Евангельская проповедь не смогла бы столь широко распространиться в античном мире, если бы путь ей не проторил стоицизм.
На заре христианства Кипр облагодетельствовал Историю еще одним замечательным вкладом, еще раз выступив в роли перевалочного пункта на пути цивилизаций.
Один из первых распространителей нового вероучения, неразлучный спутник апостола Павла, Варнава был родом с Кипра. И очень может быть, что сохраненные им на родине связи стали причиной того, что совет Антиохийской церкви выбрал Кипр целью первого миссионерского похода апостолов в языческие страны. Потому что до сих пор, в годы, непосредственно последовавшие за смертью Христа, пополнение рядов христиан осуществлялось исключительно за счет иудейских общин.

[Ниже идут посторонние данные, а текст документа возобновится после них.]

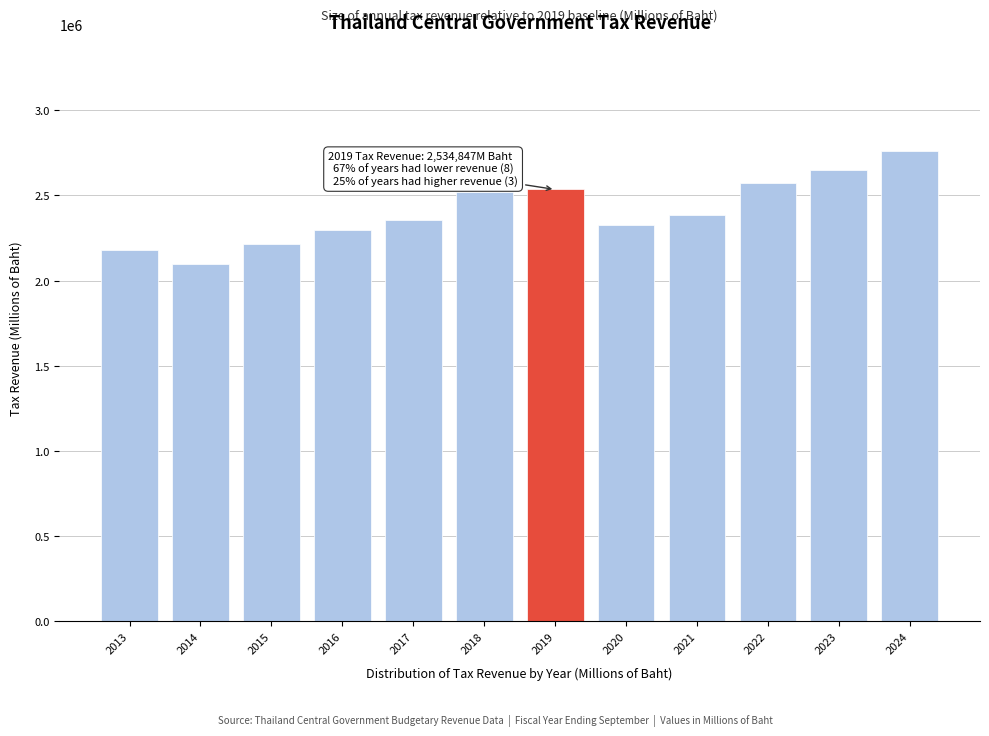

The value at 2023 is 537488.2. True or false?

False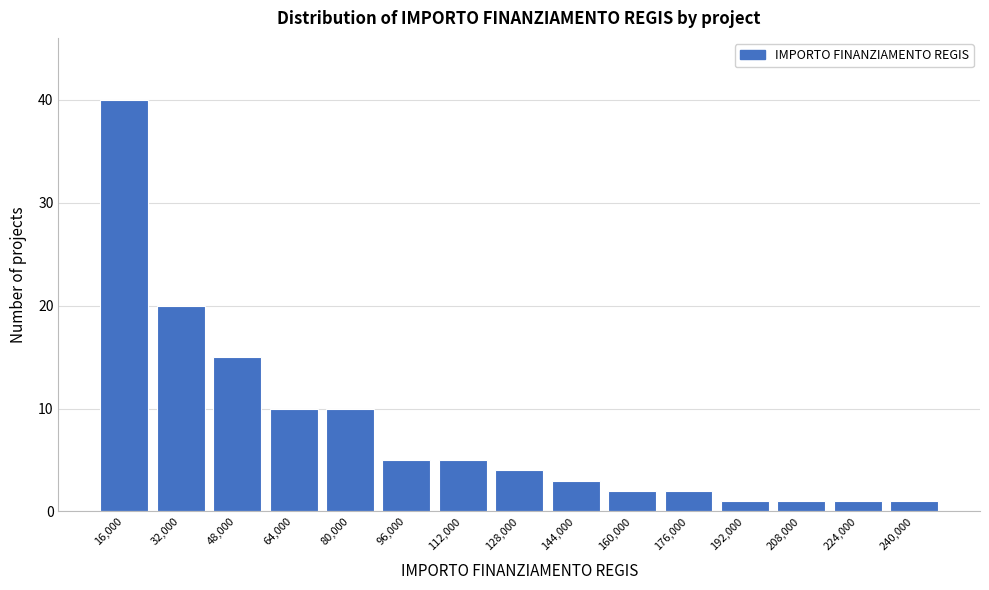

Reading left to right, transcribe all the data shown in this chart.

16,000=40	32,000=20	48,000=15	64,000=10	80,000=10	96,000=5	112,000=5	128,000=4	144,000=3	160,000=2	176,000=2	192,000=1	208,000=1	224,000=1	240,000=1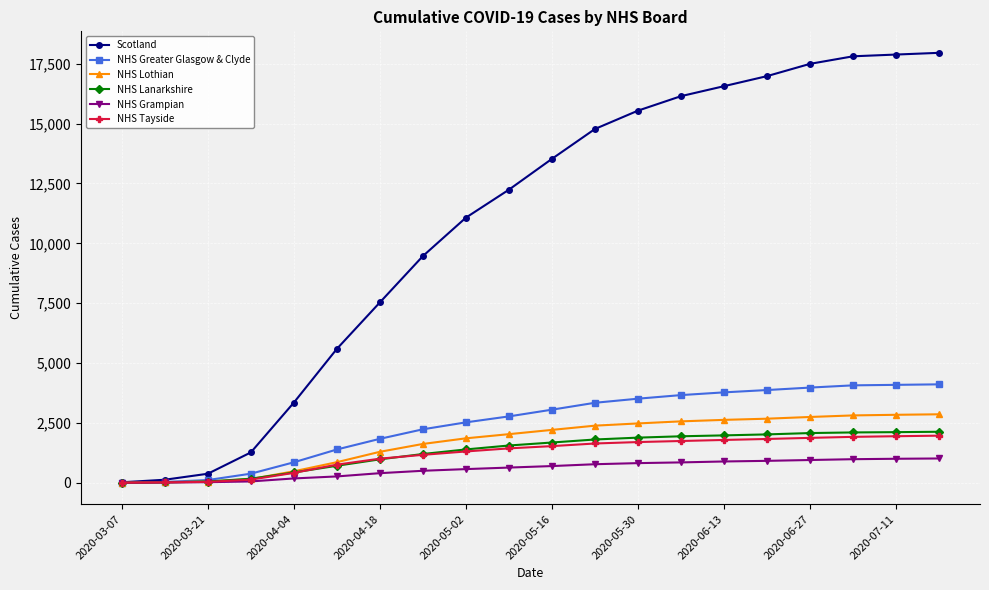

Which series has the largest total across all categories?

Scotland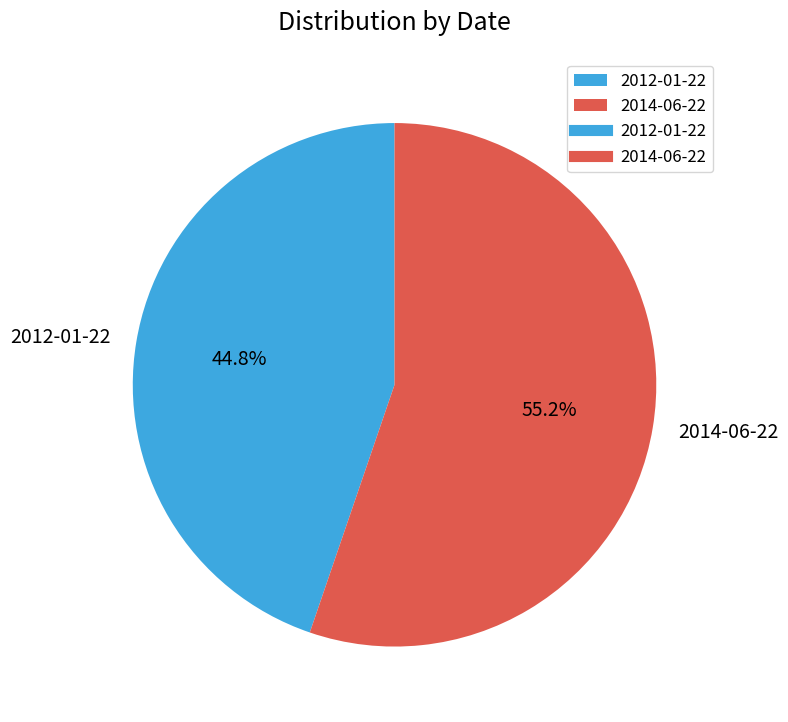

How many slices are in this pie chart?

2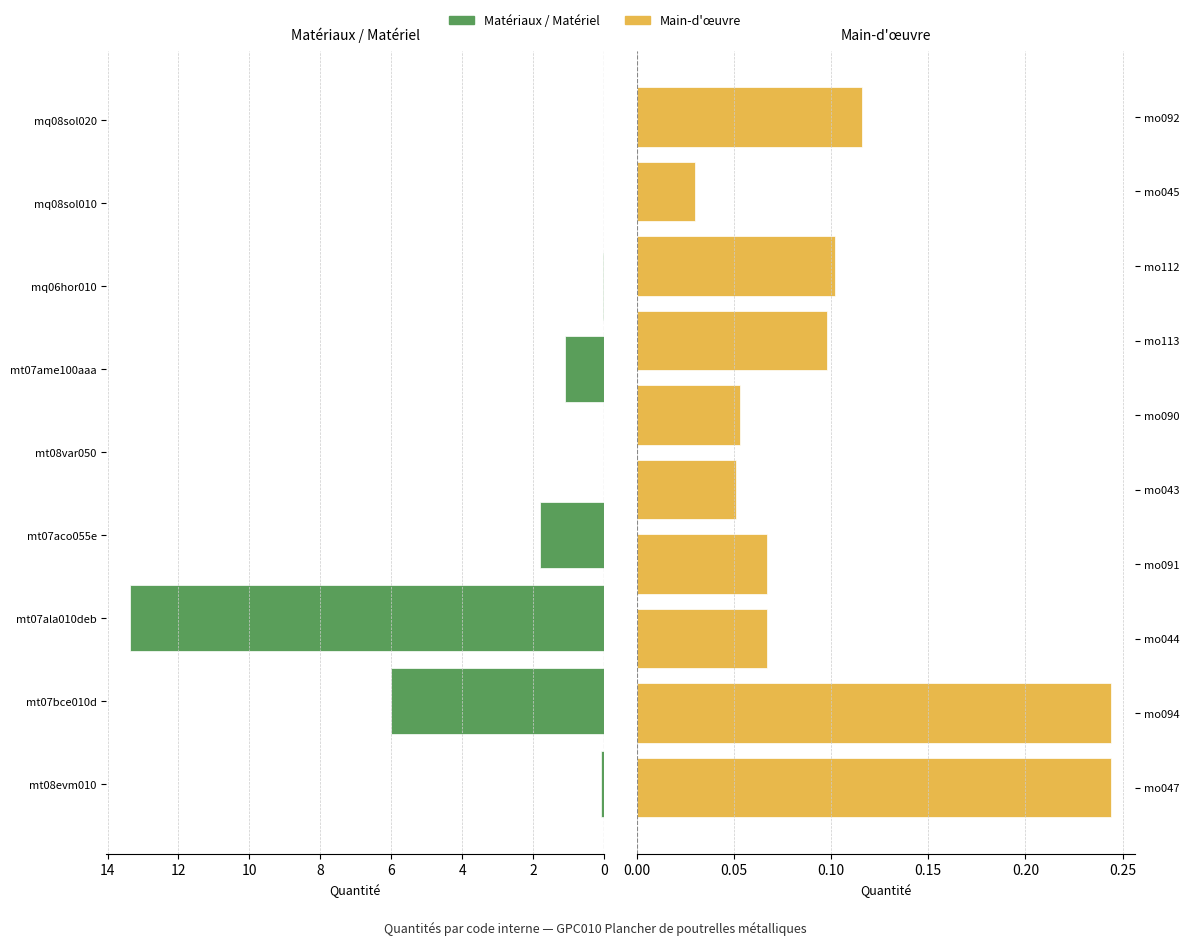

Reading left to right, what are all the values shown in this chart?

mt08evm010=0.1	mt07bce010d=6.0	mt07ala010deb=13.4	mt07aco055e=1.8	mt08var050=0.0	mt07ame100aaa=1.1	mq06hor010=0.0	mq08sol010=0.0	mq08sol020=0.0	mo047=0.2	mo094=0.2	mo044=0.1	mo091=0.1	mo043=0.1	mo090=0.1	mo113=0.1	mo112=0.1	mo045=0.0	mo092=0.1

В ту пору христианство носило еще, если можно так выразиться, узконациональный характер.
Правда, приключение, описанное в Деяниях апостолов, случилось с этими двумя путешественниками не на Кипре, а в Листре, в Малой Азии. Павел и Варнава пришли в город, и Павел стал проповедовать там с таким пылом, искусством и красноречием, а потом еще и исцелил больного, что восторженная толпа признала в апостолах Зевса и Гермеса, спустившихся с небес на землю, и стала звать в храм, чтобы совершить жертвоприношение в их честь. После чего, поскольку они сопротивлялись, пытаясь обратить присутствующих от идолов «ложных к Богу Живому», та же толпа прогнала их, швыряя в них камнями. [348]
Я вспомнил эту историю, потому что она позволяет нам довольно хорошо представить себе этих вдохновенных странников, такими, какими они высадились в Саламине: Варнава, высокий, спокойный, величественный, с пышной бородой – так похожий на изображения Зевса, и Павел, сухопарый, подвижный, нервный, проницательный, неутомимый оратор, мастер убеждения, полностью соответствующий представлениям древних о Гермесе.
Однако гораздо более важное событие произошло на Кипре. Именно там Павлу, которого в ту пору звали еще Савлом, удалось обратить первого язычника. И какого язычника! Самого римского проконсула Сергия Павла. Это обращение имело для апостола такое значение, он увидел в нем такой глубокий смысл, что решил оставить свое имя и взять новое – имя обращенного им высокопоставленного римского чиновника. Так Савл из Тарса, бывший мытарь, становится до скончания времен Павлом. [349] Если свой истинный путь святой Павел обрел в Дамаске, то на Кипре он обрел имя.